Getting Russell into camp on time would be a major bonus for first-year head coach Lane Kiffin, who has generated plenty of optimism in his first few months on the job.
The Raiders have plenty of reasons for their positive outlook to training camp. Chief among them:
New coach, new attitude: The Raiders were incredibly dysfunctional under Art Shell and there was a dark cloud that loomed over the team all season.
Kiffin is a breath of fresh air and he's brought an entirely different, upbeat vibe that's been missing in these parts for some time. None of that will mean much unless the team starts proving it can win games but it is a start and one that the majority of players on Oakland's roster have bought into. Having an up-to-date offense helps, too.
No quarterback crisis: Unlike a year ago, when Aaron Brooks and Andrew Walter were the only two QBs of note the team had, Oakland is much deeper and infinitely more talented at quarterback than it was in 2006.
Josh McCown is a solid QB who won't make the silly mistakes that both Brooks and Walter were guilty of, be it forcing throws into coverage or committing silly turnovers. McCown is no Joe Montana but he's good enough for what the Raiders are trying to accomplish. Having a rookie like Russell also helps improve the overall grade of Oakland quarterbacks.
Dominant defense is back: Defensive coordinator Rob Ryan has assembled an impressive group of players who helped mold the NFL's No. 3 defense a year ago, and -- with few exceptions -- most of those same players are back.
The key to keeping the defense running on all cylinders is getting some help from the offense.

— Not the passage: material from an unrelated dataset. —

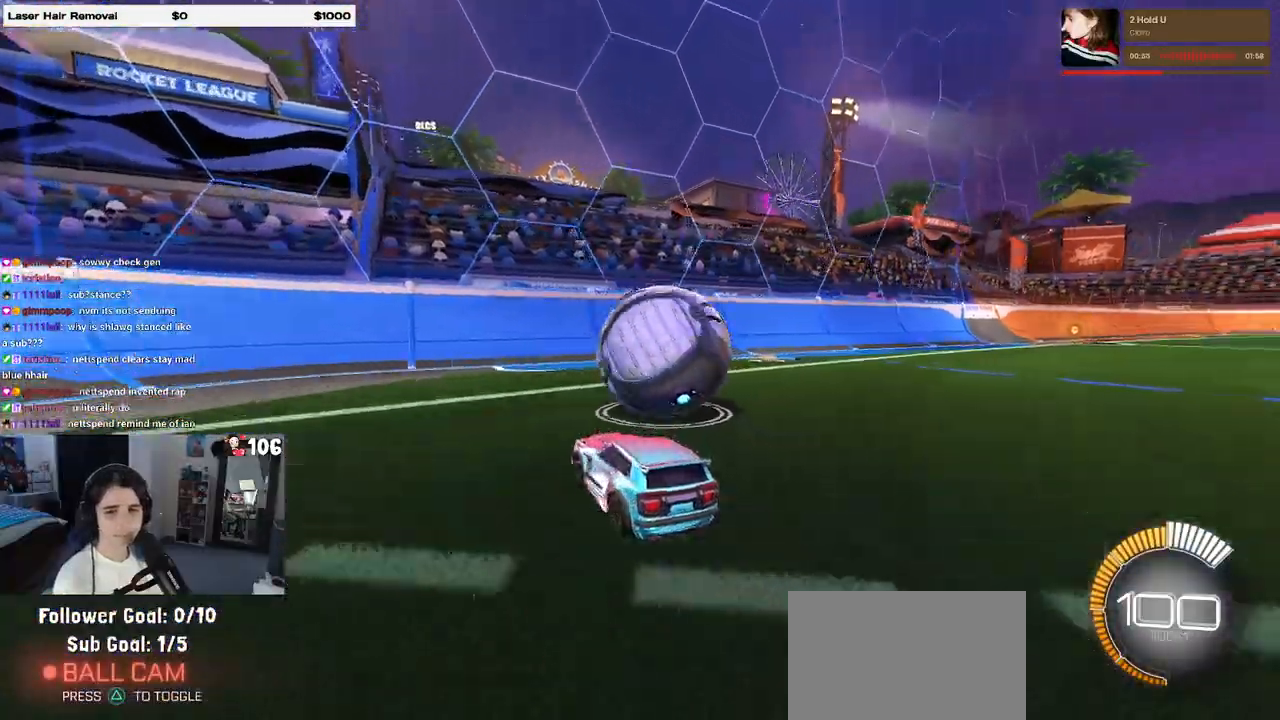
{"buttons": [], "left_stick": "center", "right_stick": "center", "events": [[167, "left_stick", "right"], [417, "left_stick", "center"]]}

Oakland's defense was on the field far too much in 2006 and the entire unit seemed to wear down as the year moved along. Keeping them fresh is critical, because talent is not an issue.
Top kicking game: Some teams boast better place-kickers than the Raiders' Sebastian Janikowski but there's no arguing the fact that, as a tandem, he and punter Shane Lechler are the top duo in the league. That's huge when you have an offense that is as bad as Oakland's was last season, but both Jano and Lechler had sub-standard seasons.
Janikowski's problems are with the pressure kicks, not to mention the chip-shots. Lechler simply needs to stay consistent and healthy.